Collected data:
Content starts
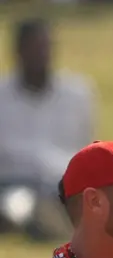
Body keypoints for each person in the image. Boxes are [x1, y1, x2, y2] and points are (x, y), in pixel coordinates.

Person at [0, 17, 94, 238]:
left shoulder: (77, 93)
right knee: (16, 202)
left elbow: (84, 145)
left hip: (62, 184)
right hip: (13, 183)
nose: (40, 55)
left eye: (44, 48)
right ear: (18, 52)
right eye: (33, 48)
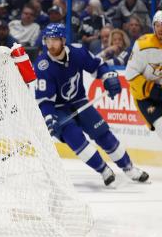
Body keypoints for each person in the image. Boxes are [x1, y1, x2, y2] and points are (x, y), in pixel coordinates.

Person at [34, 23, 149, 186]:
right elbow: (45, 100)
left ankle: (129, 168)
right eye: (47, 40)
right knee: (74, 137)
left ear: (63, 40)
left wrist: (108, 77)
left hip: (80, 101)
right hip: (58, 109)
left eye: (54, 40)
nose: (50, 45)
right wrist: (48, 117)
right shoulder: (42, 65)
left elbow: (98, 66)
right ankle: (103, 170)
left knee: (104, 135)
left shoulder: (78, 52)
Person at [125, 11, 162, 141]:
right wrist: (151, 89)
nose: (160, 28)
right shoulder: (143, 45)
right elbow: (130, 74)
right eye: (158, 25)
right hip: (145, 97)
Content ends
■ **WHAT THE TASK ASKS**
Output every entry above verbatim, but leave out the pictures.

■ **SOLUTION TO THIS EXERCISE**
Body keypoints for each person in the image. Boxes are [x1, y1, x2, y2] and points are (x, y), in pixel coordinates.

Person at [0, 17, 94, 238]:
left shoulder: (77, 93)
right knee: (16, 202)
left elbow: (84, 145)
left hip: (62, 184)
right hip: (13, 183)
nose: (40, 55)
left eye: (44, 48)
right ear: (18, 52)
right eye: (33, 48)
Body keypoints for each person in the image. Boxes are [x1, y1, x2, y2] and points are (x, y), in pixel coordinates.

Person at [34, 23, 149, 186]:
right elbow: (45, 100)
left ankle: (129, 168)
right eye: (47, 40)
right knee: (74, 137)
left ear: (63, 40)
left wrist: (108, 77)
left hip: (80, 101)
right hip: (58, 109)
left eye: (54, 40)
nose: (50, 45)
right wrist: (48, 117)
right shoulder: (42, 65)
left elbow: (98, 66)
right ankle: (103, 170)
left knee: (104, 135)
left shoulder: (78, 52)
Person at [125, 11, 162, 141]:
right wrist: (151, 89)
nose: (160, 28)
right shoulder: (143, 45)
right elbow: (130, 74)
right eye: (158, 25)
right hip: (145, 97)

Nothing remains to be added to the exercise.